- Исходный текст:
'''
А чего еще можно было ждать от Желания, мать которого – Жадность, блудила с его отцом – Грехом?
Многословный монолог Желания звучит запальчиво и даже для современного слушателя забавно. Соблюдавшие пост всегда голодные монахини, должно быть, с молитвой на устах прикладывали руки к голодным животам при упоминании о нежной курочке, спелых оливках из Андалузии с заранее вынутыми косточками, инжире, миндале и винограде, холодном как лед медовом вине и других деликатесах, очень редко или вообще недоступных в их монастыре, где царили суровые порядки. Но именно в тот момент, когда перечисленные яства должны были вызвать у них обильное слюноотделение и они начинали облизывать губы приоткрытых ртов, Желание было убито, и репутация трех неразлучных сестер – Смирения, Простоты и Молитвы, была восстановлена.
«Хвала одиночеству» Марселы была напевной поэмой, посвященной Христу, ее супругу. Она наполнила ее сексуальными образами, свойственными праведницам, но превзошла их, позаимствовав из любовной прозы и любовных писем отца наиболее эротические образы. Мы видим здесь откровенную сублимацию эротических чувств и страстных желаний Христовой невесты, которые она смогла с наслаждением воспеть в «Одиночестве»:
В тебе, сказала я Любимому,
Как нежно я Его люблю,
Как велика моя признательность,
Как мало я Ему служу.
В тебе к Нему я устремлялась
С добром и нежностью глубокой,
Чтоб Он меня мог полюбить –
Ведь обо мне Он знает все.
…
В тебе искала я союз,
Зажженный пламенем любви,
Но я не знаю, хочет ли того же Он:
Он знает сам, так пусть Он скажет.
…
В тебе Ему я отдала всю полноту
Прав на мою любовь,
И потому в моей судьбе нет больше ничего
Ни для кого[353].
Кроме того, в «Одиночестве» Марсела с радостью смирилась со своей бездетностью и отсутствием общественных связей, хотя это слишком сильно сказано, поскольку она никогда не утрачивала контакт со своими сестрами и отцом. Она также печалилась, временами чувствуя, как и другие монахини, замешательство, тревогу, подавленность, ее угнетали нерешенные проблемы; как и остальных монахинь, собственные желания приводили ее в смятение. В созданном ею автопортрете Марсела предстает перед читателем находящейся в постоянных раздумьях, духовно зрелой, хорошо организованной и полной сострадания женщиной, причем этот автопортрет обильно сдобрен искрами блистательного остроумия.
'''
- Что сделать:
1) Кому, согласно тексту о Марселе, посвящена поэма «Хвала одиночеству»?
2) Перечислите все яства, названные в тексте о Марселе при пересказе монолога Желания.
3) Подхватите текст о Марселе и допишите продолжение, начав сразу после его последнего предложения.
Строки ниже никак не связаны с текстом о Марселе.

(Сохранённые данные)
'''
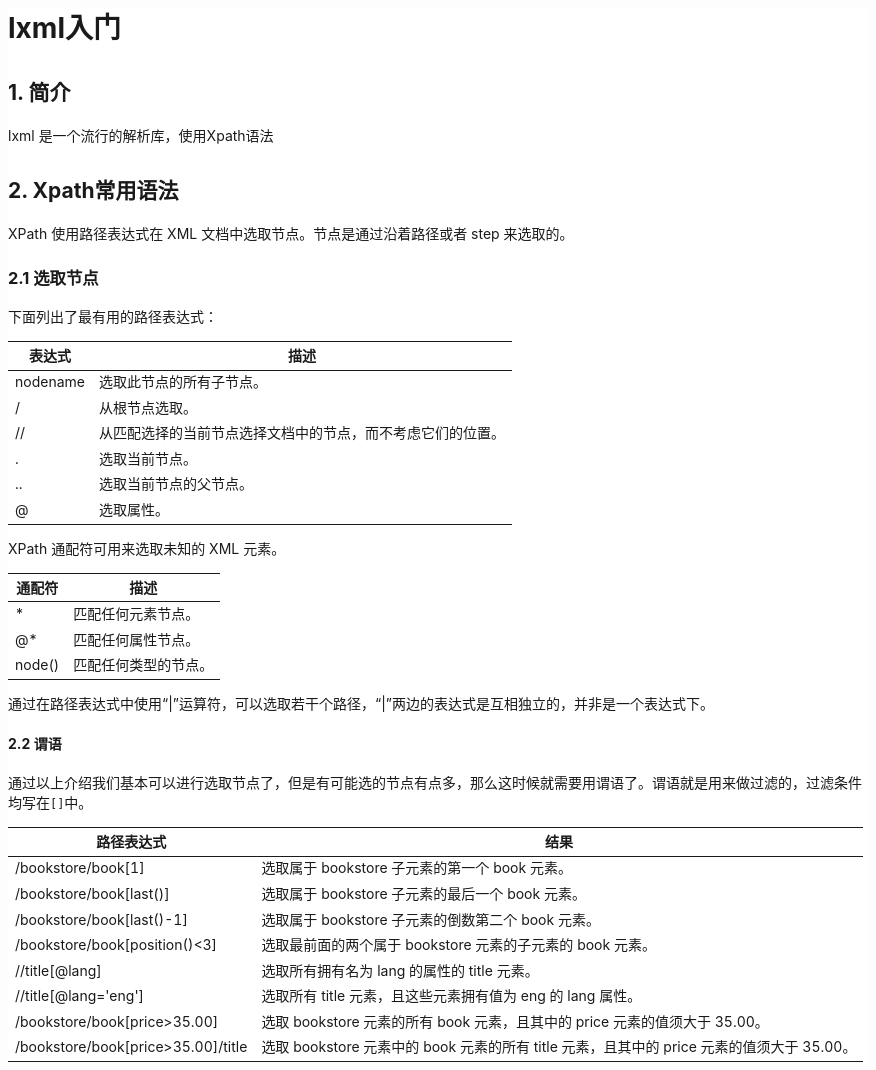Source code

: # lxml入门

## 1. 简介

lxml 是一个流行的解析库，使用Xpath语法

## 2. Xpath常用语法

XPath 使用路径表达式在 XML 文档中选取节点。节点是通过沿着路径或者 step 来选取的。

### 2.1 选取节点

下面列出了最有用的路径表达式：

| 表达式   | 描述                                                       |
| -------- | ---------------------------------------------------------- |
| nodename | 选取此节点的所有子节点。                                   |
| /        | 从根节点选取。                                             |
| //       | 从匹配选择的当前节点选择文档中的节点，而不考虑它们的位置。 |
| .        | 选取当前节点。                                             |
| ..       | 选取当前节点的父节点。                                     |
| @        | 选取属性。                                                 |

XPath 通配符可用来选取未知的 XML 元素。

| 通配符 | 描述                 |
| ------ | -------------------- |
| *      | 匹配任何元素节点。   |
| @*     | 匹配任何属性节点。   |
| node() | 匹配任何类型的节点。 |

通过在路径表达式中使用“|”运算符，可以选取若干个路径，“|”两边的表达式是互相独立的，并非是一个表达式下。

#### 2.2 **谓语**

通过以上介绍我们基本可以进行选取节点了，但是有可能选的节点有点多，那么这时候就需要用谓语了。谓语就是用来做过滤的，过滤条件均写在`[]`中。

| 路径表达式                         | 结果                                                         |
| ---------------------------------- | ------------------------------------------------------------ |
| /bookstore/book[1]                 | 选取属于 bookstore 子元素的第一个 book 元素。                |
| /bookstore/book[last()]            | 选取属于 bookstore 子元素的最后一个 book 元素。              |
| /bookstore/book[last()-1]          | 选取属于 bookstore 子元素的倒数第二个 book 元素。            |
| /bookstore/book[position()<3]      | 选取最前面的两个属于 bookstore 元素的子元素的 book 元素。    |
| //title[@lang]                     | 选取所有拥有名为 lang 的属性的 title 元素。                  |
| //title[@lang='eng']               | 选取所有 title 元素，且这些元素拥有值为 eng 的 lang 属性。   |
| /bookstore/book[price>35.00]       | 选取 bookstore 元素的所有 book 元素，且其中的 price 元素的值须大于 35.00。 |
| /bookstore/book[price>35.00]/title | 选取 bookstore 元素中的 book 元素的所有 title 元素，且其中的 price 元素的值须大于 35.00。 |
'''
- Ответы:
1) Христу, ее супругу.

2) Нежная курочка, спелые оливки из Андалузии с заранее вынутыми косточками, инжир, миндаль, виноград, холодное как лед медовое вино.

3)
Ощущение собственной ущербности, насквозь пронизывающее «Жизнеописание» праведной Каталины де Сан-Хосе, монахини настолько совершенной, что «она казалась скорее мертвой, чем живой», – сделала ей Марсела недвусмысленный комплимент. Перед тем как прийти в монастырь, Каталина была элегантной, испорченной мадридской девушкой, привыкшей коротать время на гулянках, «которая была воспитана не в каком-нибудь темном углу, а скорее среди людей, обладавших хорошим вкусом, умевших красиво говорить». Характер у нее был «довольно раздражительный, горячий и в чем-то даже грубый», причем настолько, что слугам порой было трудно ее переносить. Однако на протяжении двенадцати лет пребывания в монастыре она хранила полное молчание, не говоря ни единого слова, кроме как своему исповеднику. Каталина ни разу не сделала ни одной ошибки, никогда не забывала даже о самом незначительном обряде и, хоть винила себя в тяжких грехах, конечно же никогда не грешила.
Аскетизм Каталины можно было бы назвать запредельным – она отсылала часть своей скудной трапезы обратно на кухню и всегда отказывалась от таких вещей, как сладости, свечи и четки, раздававшиеся, когда послушницы впервые давали обеты. «Пожалуйста, возьмите это, ваше преподобие, – говорила она матери настоятельнице, – это мешает мне жить». Она носила самые заношенные одежды и всегда доводила дело до конца, умело занимаясь изящными руками вязанием на спицах или шитьем. Она была прекрасна, пела ангельски, играла на музыкальных инструментах.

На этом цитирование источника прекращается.